This repository contains a set of notebooks (organized into seperate topics by lab) for an introduction to cheminformatics in the Python programming language. Introductions to programming using the Python programming language are included. The notebooks rely on a set of both dependecies Python and other packages listed in the environmental.yml
. Thus, installing a Python environment using conda is required. Conda installation can be done as described on the conda website. Some notebooks are taken from the incredible Teach Open Computer-aided Drug Design course. However, notebooks in this repository are geared to noive programmers.
These noteboks can be run a server by clicking the Binder tag above. However, all changes to the notebooks (e.g., your work) and therefore is only recommended as a temporary solution.
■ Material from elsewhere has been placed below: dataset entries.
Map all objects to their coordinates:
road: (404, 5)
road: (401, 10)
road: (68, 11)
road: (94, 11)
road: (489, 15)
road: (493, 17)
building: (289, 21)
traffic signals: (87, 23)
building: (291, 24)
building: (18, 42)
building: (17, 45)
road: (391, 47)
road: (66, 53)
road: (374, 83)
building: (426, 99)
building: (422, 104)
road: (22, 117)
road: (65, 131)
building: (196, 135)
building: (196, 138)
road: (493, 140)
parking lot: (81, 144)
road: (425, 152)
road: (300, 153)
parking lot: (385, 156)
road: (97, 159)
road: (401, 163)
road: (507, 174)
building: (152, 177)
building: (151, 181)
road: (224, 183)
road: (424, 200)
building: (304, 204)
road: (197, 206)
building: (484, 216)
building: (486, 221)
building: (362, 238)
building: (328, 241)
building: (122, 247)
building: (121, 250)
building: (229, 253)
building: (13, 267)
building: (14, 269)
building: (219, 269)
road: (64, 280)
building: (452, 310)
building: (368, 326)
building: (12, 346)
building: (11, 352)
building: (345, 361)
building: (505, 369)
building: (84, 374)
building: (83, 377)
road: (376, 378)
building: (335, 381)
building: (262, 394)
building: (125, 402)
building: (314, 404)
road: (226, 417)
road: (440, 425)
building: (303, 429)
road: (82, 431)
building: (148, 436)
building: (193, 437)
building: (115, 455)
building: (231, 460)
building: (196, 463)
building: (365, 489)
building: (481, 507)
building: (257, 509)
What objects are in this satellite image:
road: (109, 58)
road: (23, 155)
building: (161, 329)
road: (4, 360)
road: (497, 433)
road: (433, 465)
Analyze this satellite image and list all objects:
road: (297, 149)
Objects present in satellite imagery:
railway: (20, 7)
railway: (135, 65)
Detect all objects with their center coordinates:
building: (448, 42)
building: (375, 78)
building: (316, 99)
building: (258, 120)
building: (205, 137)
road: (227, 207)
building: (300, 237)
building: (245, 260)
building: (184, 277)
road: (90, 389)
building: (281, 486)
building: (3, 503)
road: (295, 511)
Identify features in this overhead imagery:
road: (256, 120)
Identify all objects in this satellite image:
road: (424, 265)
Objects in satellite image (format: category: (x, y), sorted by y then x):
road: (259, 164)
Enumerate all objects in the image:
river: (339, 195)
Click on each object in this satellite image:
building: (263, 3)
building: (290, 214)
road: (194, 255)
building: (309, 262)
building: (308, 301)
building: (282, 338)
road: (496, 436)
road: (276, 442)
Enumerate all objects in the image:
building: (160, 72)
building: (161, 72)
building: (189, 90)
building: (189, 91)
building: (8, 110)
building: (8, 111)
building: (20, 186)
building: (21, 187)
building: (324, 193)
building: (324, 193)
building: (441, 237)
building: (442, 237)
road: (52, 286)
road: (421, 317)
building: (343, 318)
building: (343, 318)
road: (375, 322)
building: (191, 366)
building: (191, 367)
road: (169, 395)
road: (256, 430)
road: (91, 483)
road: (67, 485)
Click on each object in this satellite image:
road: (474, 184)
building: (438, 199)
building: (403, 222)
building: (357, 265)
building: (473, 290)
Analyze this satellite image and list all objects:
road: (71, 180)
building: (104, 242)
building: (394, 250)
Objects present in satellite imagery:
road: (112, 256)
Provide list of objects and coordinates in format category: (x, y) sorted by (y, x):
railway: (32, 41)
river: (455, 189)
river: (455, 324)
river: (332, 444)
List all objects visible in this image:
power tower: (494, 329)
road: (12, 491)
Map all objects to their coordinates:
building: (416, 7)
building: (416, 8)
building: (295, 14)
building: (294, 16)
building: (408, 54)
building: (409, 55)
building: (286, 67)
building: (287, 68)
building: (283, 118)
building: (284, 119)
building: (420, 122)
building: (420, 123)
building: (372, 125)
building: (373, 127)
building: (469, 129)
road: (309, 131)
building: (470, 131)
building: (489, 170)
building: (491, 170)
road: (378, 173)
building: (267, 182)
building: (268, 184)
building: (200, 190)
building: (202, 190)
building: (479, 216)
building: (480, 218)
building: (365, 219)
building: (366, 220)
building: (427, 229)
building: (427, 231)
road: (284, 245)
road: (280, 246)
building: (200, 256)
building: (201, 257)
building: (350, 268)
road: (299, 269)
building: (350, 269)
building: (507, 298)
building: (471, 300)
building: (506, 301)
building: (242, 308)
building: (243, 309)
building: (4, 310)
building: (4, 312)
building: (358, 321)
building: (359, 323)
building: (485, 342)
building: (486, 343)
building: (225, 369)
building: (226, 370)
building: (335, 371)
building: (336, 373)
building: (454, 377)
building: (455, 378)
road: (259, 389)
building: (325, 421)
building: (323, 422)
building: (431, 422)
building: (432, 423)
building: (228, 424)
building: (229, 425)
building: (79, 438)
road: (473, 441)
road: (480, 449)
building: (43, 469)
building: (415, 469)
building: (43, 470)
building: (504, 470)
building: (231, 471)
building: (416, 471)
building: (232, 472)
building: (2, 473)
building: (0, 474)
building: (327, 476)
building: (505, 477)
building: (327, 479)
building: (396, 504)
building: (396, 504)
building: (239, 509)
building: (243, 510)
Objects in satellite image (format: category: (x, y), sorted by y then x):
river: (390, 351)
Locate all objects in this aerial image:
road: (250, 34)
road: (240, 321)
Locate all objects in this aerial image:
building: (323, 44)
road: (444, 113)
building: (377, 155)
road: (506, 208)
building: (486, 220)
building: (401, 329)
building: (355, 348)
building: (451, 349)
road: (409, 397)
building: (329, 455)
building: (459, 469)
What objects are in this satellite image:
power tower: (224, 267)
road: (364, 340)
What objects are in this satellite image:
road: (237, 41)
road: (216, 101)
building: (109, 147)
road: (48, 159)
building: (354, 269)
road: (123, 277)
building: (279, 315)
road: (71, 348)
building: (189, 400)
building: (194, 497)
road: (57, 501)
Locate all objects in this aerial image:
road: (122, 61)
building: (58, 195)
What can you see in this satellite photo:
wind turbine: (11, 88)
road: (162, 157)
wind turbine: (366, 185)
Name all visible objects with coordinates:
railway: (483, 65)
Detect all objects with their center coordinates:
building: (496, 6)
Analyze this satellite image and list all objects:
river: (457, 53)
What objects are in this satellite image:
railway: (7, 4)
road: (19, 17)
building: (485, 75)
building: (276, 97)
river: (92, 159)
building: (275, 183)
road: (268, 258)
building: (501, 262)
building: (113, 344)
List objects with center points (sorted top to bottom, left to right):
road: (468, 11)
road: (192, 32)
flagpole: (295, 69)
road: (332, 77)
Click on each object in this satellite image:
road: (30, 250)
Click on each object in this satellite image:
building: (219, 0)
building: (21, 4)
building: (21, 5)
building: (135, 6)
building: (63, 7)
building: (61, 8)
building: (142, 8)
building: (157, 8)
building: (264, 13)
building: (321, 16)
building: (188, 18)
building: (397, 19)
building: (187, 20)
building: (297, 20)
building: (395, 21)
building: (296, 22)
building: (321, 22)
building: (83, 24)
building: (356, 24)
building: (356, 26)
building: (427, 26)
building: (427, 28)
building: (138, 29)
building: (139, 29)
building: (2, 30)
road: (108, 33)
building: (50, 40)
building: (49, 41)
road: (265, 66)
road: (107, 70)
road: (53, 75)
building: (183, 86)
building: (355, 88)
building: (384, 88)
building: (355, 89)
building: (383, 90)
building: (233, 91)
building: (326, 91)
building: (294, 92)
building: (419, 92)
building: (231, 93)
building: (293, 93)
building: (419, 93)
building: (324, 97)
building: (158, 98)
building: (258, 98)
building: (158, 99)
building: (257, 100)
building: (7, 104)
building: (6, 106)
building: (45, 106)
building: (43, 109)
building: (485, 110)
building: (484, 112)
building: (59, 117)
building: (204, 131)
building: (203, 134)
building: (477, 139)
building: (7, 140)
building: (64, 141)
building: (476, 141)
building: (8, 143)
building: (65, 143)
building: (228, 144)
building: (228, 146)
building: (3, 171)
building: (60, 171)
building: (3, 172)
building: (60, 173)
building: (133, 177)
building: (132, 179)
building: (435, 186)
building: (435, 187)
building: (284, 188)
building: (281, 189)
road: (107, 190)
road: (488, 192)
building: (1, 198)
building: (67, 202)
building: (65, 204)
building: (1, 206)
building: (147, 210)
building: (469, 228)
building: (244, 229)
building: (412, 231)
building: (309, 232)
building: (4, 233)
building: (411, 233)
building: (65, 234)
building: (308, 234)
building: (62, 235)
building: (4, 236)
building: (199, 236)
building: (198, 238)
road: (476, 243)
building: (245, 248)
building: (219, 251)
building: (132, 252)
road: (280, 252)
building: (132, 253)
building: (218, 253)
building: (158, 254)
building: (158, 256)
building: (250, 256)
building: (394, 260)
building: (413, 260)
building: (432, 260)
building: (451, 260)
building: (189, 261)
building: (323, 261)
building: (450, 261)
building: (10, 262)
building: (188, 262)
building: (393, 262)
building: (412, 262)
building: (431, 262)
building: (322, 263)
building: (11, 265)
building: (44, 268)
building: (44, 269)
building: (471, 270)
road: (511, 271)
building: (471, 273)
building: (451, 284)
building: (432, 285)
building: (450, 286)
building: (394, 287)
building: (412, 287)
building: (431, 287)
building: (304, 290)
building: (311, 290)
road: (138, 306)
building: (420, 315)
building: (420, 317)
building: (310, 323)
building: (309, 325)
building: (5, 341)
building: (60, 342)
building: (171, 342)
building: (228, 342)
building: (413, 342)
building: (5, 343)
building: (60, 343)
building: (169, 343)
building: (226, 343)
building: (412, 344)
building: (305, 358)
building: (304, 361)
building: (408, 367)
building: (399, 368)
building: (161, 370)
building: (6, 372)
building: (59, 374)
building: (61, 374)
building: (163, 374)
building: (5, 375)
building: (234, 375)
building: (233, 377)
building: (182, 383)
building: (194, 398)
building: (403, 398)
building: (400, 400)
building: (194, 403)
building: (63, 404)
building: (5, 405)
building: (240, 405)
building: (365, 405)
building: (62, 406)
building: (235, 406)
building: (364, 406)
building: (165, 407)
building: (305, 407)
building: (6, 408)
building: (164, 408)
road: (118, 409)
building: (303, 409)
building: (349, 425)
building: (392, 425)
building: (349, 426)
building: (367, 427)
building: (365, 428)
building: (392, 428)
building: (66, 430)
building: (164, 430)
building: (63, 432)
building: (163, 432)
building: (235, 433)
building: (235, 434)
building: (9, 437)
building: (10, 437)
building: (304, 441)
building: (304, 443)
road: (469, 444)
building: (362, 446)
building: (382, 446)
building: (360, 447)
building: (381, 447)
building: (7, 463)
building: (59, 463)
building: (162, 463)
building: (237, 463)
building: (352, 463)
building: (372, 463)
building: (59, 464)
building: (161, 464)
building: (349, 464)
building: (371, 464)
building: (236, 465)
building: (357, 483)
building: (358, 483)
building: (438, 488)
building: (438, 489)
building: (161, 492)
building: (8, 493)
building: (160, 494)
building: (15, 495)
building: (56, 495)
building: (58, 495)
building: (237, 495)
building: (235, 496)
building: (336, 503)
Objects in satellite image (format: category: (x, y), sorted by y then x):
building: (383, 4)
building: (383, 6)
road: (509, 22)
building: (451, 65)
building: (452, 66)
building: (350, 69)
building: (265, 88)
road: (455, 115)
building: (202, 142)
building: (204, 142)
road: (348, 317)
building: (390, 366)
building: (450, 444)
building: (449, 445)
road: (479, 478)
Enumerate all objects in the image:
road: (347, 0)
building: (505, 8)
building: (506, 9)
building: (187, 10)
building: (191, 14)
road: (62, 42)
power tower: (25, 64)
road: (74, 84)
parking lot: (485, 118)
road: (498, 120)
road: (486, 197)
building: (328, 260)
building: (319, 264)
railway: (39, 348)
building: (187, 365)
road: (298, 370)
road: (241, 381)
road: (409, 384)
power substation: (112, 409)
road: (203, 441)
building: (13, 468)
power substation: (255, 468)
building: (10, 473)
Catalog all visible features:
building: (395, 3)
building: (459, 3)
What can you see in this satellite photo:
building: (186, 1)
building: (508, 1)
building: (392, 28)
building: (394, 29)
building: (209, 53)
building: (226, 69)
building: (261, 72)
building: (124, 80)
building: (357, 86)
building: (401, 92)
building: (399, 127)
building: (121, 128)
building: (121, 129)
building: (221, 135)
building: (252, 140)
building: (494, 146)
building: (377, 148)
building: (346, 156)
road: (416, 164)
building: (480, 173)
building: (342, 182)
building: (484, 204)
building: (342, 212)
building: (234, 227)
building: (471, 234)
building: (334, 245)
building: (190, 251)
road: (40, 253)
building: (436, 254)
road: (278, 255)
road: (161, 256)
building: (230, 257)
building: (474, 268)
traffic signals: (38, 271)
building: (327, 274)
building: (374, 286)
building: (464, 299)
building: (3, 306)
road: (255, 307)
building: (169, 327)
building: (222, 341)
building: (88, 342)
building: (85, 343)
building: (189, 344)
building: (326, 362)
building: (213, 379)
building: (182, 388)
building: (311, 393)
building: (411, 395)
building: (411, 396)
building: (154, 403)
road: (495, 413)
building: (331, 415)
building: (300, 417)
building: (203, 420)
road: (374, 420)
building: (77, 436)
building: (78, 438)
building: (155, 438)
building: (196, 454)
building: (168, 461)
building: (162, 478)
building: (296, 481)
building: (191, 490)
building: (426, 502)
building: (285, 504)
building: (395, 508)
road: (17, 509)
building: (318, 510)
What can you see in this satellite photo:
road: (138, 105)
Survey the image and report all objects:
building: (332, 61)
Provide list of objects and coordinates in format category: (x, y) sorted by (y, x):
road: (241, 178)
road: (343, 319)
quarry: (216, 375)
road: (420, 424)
After conda is properly installed, a new conda environment for these notebooks can be created by the command:
conda env create -f environment.yml
The environment can then be activated by:
conda activate intro-chem
And the notebooks can be opened via:
jupyter lab
or
jupyter notebook
-
Course Introduction
#TODO: This is empty -
Introduction to chemical structure annotations– 2D &3D
Teach structure annotations: ChemBioOffice, SMILE, SDF and etc. First homework assignment #TODO: This is empty -
Basic Python, Pandas and matplotlib
Introduce the basics of programming using the Python language. Introduce popular data science and visualization packages, Pandas and matplotlib. -
Advanced python and RDKit
A brief introduction to Objects in Python. Introduction to the cheminformatics Python library RDKit. -
Molecular Descriptors
Generating chemical descriptors - explores the basics of generting molecular descriptors and chemical fingerprints. -
Chemical Similarity
The basics of chemical similarities using different metrics and descriptor spaces. -
Machine Learning Part I - Unsupervised ML
The basics of unsupervised machine learning, including principal component analysis and chemical clustering. -
Machine Learning Part I - QSAR
The basics of supervised machine learning and developing quantitative structure activity relationship (QSAR) models. Develop classification and regression models on a set of benzodiazipines. -
Data science in chemistry
Learning about web retrieval services and how to access chemistry databases via programmatic interfaces. -
Predictive modeling
Develop your own QSAR models and make predictions. -
Pharmacophores
Generating pharmacophores using a ligand based approach for EGFR receptor -
Deep Learning
Develop a deep learning model using data provided from the NICEATM acute oral toxicity challenge.